El gobierno local invoca al Defensor del Pueblo por la contaminación en La Calzada pese a no atender sus recomendaciones sobre movilidad sostenible

La alcaldesa de Gijón, Carmen Moriyón, ha anunciado que encargará a los servicios jurídicos municipales un informe para explorar todas las vías posibles —incluida la del Defensor del Pueblo, Ángel Gabilondo— con el fin de frenar el paso de tráfico pesado por el barrio de La Calzada, una situación que el gobierno local enmarca en el ámbito de la salud pública.
El anuncio se produjo durante el pleno municipal celebrado este miércoles, tras la intervención del presidente de la asociación vecinal de La Calzada, que reclamó mayor presión institucional ante el Ministerio de Transportes. La regidora justificó el nuevo paso en la falta de respuesta a las cartas remitidas tanto al ministro Óscar Puente como al secretario de Estado de Transportes, José Antonio Santano, solicitando una reunión para abordar alternativas al fallido vial de Jove soterrado.
“Que se exploren todas las vías, también la del Defensor del Pueblo, en términos de salud. Esto ya no es enfrentarse al Gobierno porque no hace una infraestructura; lo de los camiones es un problema de salud y alguien nos tiene que dar amparo”, señaló Moriyón.

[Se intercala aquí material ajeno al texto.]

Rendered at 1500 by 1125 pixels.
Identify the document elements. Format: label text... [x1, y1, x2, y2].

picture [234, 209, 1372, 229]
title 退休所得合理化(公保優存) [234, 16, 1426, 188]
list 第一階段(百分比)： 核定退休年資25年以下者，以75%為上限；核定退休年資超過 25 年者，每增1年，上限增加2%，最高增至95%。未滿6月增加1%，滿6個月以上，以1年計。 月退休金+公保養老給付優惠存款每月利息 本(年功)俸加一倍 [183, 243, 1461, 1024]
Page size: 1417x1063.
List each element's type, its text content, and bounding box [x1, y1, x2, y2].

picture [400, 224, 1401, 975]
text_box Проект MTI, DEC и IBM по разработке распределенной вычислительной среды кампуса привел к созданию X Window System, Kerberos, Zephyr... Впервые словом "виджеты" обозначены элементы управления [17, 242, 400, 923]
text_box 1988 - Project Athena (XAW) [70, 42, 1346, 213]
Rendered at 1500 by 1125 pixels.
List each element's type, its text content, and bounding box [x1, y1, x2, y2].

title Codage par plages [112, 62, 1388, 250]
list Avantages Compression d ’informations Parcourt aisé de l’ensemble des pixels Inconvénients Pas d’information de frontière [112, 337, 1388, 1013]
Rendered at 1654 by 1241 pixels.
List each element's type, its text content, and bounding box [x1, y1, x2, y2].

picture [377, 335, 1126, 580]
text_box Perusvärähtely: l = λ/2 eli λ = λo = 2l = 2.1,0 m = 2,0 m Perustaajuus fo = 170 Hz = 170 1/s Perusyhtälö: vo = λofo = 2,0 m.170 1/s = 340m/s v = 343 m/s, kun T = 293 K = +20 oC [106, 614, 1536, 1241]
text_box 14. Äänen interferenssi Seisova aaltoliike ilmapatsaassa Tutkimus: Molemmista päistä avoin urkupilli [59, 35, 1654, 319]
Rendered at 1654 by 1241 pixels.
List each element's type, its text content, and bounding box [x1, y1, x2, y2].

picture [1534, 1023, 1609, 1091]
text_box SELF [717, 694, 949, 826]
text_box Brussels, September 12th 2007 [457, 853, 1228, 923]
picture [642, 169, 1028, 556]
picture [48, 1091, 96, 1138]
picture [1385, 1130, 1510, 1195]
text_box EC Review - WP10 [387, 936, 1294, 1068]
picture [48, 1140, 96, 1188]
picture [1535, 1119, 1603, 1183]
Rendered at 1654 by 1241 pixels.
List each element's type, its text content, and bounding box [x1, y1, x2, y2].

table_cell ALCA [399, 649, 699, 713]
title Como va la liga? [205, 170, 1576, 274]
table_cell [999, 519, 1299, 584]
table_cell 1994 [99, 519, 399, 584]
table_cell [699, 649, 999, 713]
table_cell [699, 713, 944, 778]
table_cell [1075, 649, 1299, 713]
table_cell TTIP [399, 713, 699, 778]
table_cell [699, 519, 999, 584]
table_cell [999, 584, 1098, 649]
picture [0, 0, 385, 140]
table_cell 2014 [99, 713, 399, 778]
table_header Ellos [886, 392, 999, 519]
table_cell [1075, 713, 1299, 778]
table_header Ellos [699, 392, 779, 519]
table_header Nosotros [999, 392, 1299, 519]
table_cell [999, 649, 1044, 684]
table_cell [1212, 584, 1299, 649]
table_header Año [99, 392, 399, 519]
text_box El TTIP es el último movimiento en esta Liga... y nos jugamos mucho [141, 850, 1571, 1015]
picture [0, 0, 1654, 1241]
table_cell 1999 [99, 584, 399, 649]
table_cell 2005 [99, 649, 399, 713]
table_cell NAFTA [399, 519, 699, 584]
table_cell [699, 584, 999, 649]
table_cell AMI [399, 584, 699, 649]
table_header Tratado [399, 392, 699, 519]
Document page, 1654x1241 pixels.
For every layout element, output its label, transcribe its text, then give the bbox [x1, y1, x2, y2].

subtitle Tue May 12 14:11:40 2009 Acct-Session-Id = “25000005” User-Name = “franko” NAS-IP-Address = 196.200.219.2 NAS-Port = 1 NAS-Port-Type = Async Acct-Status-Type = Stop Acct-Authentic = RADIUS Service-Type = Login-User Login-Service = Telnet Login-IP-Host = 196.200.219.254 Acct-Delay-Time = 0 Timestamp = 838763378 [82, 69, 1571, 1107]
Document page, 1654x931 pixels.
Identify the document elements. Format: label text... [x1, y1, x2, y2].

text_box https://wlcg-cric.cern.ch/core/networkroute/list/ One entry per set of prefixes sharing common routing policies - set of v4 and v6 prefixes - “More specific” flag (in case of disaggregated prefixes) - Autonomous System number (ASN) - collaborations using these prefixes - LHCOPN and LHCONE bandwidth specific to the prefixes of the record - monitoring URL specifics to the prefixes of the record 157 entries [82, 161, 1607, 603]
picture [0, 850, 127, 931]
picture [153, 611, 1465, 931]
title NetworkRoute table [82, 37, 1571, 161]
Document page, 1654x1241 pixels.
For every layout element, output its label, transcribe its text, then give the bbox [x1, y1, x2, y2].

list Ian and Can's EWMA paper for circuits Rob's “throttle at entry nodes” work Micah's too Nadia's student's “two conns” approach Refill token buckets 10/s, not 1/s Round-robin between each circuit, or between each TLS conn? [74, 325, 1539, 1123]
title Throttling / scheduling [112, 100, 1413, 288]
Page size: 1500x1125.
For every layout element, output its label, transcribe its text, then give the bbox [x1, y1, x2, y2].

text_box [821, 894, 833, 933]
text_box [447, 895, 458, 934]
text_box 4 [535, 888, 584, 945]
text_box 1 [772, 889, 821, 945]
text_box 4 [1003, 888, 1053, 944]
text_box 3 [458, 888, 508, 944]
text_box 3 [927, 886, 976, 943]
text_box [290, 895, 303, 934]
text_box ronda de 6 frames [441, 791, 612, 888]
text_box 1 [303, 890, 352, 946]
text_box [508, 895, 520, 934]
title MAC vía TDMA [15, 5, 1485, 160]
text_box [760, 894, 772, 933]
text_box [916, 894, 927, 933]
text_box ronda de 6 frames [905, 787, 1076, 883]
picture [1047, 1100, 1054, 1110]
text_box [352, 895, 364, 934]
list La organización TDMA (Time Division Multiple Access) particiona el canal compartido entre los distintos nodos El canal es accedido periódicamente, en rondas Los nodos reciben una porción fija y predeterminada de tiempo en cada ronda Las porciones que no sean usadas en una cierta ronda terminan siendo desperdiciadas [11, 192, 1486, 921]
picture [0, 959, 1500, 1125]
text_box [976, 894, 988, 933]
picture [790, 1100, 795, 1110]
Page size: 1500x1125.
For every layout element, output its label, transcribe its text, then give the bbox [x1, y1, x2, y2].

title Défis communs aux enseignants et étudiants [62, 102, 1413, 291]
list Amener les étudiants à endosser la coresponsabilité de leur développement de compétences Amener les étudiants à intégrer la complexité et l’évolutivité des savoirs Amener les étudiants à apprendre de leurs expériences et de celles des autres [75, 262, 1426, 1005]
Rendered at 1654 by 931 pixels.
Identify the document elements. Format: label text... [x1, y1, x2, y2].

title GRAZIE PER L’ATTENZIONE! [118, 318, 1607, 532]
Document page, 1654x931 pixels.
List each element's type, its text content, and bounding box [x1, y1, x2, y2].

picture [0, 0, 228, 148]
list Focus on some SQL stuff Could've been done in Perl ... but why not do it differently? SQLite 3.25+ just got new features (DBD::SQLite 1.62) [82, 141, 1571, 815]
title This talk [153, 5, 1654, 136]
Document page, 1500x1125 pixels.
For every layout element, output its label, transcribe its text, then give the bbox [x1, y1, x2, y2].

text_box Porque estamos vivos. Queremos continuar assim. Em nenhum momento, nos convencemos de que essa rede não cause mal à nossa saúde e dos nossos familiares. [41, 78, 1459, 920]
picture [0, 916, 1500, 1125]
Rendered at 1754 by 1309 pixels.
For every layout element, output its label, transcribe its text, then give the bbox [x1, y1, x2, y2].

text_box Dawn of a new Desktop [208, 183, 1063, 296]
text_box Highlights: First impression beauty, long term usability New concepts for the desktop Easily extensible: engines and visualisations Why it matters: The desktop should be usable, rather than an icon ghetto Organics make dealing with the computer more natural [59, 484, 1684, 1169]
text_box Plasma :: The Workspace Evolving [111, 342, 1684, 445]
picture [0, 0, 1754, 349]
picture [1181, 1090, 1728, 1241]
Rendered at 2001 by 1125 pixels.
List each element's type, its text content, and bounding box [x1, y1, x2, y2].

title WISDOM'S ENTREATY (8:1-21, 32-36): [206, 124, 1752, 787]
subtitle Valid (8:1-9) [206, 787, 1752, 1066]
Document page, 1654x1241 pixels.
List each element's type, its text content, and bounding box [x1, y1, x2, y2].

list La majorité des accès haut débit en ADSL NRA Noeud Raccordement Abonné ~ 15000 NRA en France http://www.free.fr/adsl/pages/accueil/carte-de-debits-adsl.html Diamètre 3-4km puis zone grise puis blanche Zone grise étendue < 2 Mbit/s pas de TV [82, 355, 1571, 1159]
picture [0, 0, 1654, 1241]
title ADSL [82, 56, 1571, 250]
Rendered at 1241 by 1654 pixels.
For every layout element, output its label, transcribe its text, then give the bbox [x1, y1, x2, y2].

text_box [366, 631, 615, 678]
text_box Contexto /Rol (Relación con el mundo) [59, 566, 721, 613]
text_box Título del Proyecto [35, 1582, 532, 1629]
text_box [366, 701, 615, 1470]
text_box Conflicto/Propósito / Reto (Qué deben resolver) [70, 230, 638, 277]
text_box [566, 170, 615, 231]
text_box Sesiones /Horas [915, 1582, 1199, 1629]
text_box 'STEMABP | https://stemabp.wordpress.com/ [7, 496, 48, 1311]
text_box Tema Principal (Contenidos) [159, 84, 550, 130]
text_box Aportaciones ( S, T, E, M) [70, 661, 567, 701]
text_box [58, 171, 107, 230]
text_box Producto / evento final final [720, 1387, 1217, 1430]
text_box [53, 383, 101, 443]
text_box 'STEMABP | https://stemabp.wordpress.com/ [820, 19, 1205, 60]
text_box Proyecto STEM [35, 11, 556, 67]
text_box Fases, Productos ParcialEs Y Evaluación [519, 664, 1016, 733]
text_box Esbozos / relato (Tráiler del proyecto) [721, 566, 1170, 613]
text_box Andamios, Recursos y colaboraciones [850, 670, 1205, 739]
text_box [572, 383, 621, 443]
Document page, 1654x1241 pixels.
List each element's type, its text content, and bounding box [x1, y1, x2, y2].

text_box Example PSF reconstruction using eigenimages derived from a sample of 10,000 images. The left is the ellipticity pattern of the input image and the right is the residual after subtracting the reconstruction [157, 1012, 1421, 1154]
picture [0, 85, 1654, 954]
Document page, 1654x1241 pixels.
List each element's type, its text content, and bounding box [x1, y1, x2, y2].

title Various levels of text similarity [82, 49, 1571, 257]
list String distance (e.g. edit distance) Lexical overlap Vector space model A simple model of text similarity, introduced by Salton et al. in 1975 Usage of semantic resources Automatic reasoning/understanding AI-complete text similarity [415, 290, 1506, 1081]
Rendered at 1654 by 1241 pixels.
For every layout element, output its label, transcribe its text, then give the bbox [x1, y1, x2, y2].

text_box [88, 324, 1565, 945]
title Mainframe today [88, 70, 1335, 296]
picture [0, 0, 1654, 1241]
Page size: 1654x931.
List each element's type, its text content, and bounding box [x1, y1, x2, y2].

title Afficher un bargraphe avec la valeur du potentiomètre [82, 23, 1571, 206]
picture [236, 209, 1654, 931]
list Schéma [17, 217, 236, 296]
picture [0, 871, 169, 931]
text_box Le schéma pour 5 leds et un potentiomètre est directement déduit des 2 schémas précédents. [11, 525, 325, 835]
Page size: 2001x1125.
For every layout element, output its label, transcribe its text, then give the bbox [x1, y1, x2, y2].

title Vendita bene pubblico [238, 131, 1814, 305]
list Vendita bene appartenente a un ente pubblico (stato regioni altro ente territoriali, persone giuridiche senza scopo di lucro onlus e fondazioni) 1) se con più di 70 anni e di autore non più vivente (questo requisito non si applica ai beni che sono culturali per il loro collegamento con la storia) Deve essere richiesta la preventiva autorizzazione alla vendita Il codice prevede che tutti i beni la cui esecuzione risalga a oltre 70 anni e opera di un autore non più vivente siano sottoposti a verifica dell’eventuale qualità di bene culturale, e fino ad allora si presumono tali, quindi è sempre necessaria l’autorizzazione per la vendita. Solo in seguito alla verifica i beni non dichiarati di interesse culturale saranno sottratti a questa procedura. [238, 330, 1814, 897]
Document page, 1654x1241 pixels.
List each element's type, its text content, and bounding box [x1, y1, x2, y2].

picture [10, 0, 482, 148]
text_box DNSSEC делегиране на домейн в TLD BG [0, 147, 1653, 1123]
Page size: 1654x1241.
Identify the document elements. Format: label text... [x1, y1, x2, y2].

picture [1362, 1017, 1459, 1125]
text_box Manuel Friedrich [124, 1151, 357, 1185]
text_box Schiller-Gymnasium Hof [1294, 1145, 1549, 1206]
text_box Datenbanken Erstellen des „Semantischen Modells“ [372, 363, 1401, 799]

La alcaldesa insistió en que la situación trasciende el debate sobre infraestructuras y la situó en el terreno del impacto sanitario derivado del paso diario de más de mil camiones por el barrio, varios centenares de ellos con mercancías peligrosas, según datos del movimiento vecinal.
El precedente de la Zona de Bajas Emisiones
La eventual apelación al Defensor del Pueblo se produce después de que esa misma institución incluyera a Gijón entre los municipios que habían ralentizado o suspendido la implantación de la Zona de Bajas Emisiones (ZBE), obligatoria para ciudades de más de 50.000 habitantes en virtud de la Ley 7/2021 de Cambio Climático y Transición Energética.
En diciembre de 2024, el Defensor del Pueblo dirigió recomendaciones a varios ayuntamientos, entre ellos Gijón, instándoles a avanzar “sin más dilaciones” en la puesta en marcha de las ZBE y a evitar retrasos injustificados. La institución consideró entonces que los argumentos esgrimidos por distintos consistorios —como la complejidad técnica, la falta de recursos o la adopción de medidas alternativas— no justificaban el incumplimiento de la obligación legal.
Las recomendaciones del Defensor incidían en que las ZBE deben incorporar restricciones reales a la circulación en función del distintivo ambiental, delimitar áreas continuas y significativas y contemplar zonas de especial sensibilidad para proteger a los sectores más vulnerables frente a los impactos sobre la salud derivados del tráfico.
El tráfico pesado vinculado al Puerto de El Musel y las conexiones estatales depende del Ministerio de Transportes, mientras que la regulación de la movilidad urbana y la implantación de la ZBE son competencia municipal. Ambos ámbitos, no obstante, están vinculados al objetivo común de reducir emisiones contaminantes y mejorar la calidad del aire.
Moriyón defendió durante el pleno que el Ayuntamiento seguirá “hasta donde llegue” en la búsqueda de soluciones y subrayó que la vía del Defensor del Pueblo se enmarca en la necesidad de amparo institucional ante un problema que, en su opinión, afecta a toda la ciudad.
Por su parte, el movimiento vecinal ha reclamado al gobierno local que ejerza al máximo sus competencias en materia de movilidad para limitar el tránsito de camiones por la avenida Príncipe de Asturias mientras no se habilite una alternativa estructural.
La posible intervención del Defensor del Pueblo, de materializarse, podría abrir un nuevo frente institucional en un conflicto que combina responsabilidades estatales y municipales en materia de infraestructuras, movilidad y salud ambiental.